Il portavoce fa poi riferimento al «principio di un’unica Cina» e dichiara che Pechino si opporrà alle spinte separatiste che mirano all’indipendenza di Taiwan.
Per Taiwan, però, lo status quo è fuori discussione e non solo per chi alle urne ha votato Lai. Anche Kmt e Tpp, che propongono di avere un dialogo con la Cina, sostengono che non è percorribile alcun tipo di «unificazione».

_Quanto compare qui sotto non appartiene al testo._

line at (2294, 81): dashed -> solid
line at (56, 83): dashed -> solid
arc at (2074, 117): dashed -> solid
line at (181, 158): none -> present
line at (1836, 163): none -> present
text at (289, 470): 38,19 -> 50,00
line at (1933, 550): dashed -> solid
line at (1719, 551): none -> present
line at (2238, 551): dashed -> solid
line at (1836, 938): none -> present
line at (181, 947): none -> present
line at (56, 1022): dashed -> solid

La conferma per la terza volta al Ppd dimostra che le intimidazioni e la retorica di Pechino, che sono aumentate soprattutto dal 2019 a oggi, rafforzano nei cittadini taiwanesi la necessità di rimarcare la propria distanza da chi, dall’altra parte dello Stretto, reclama la propria sovranità su un territorio che di fatto è autonomo.
Zhongguo, Taiwan, yi bian yi guo. «Cina, Taiwan, per ogni sponda un paese», grida in coro chi vuole affermare la propria identità taiwanese mentre Lai viene eletto nuovo presidente di Taiwan.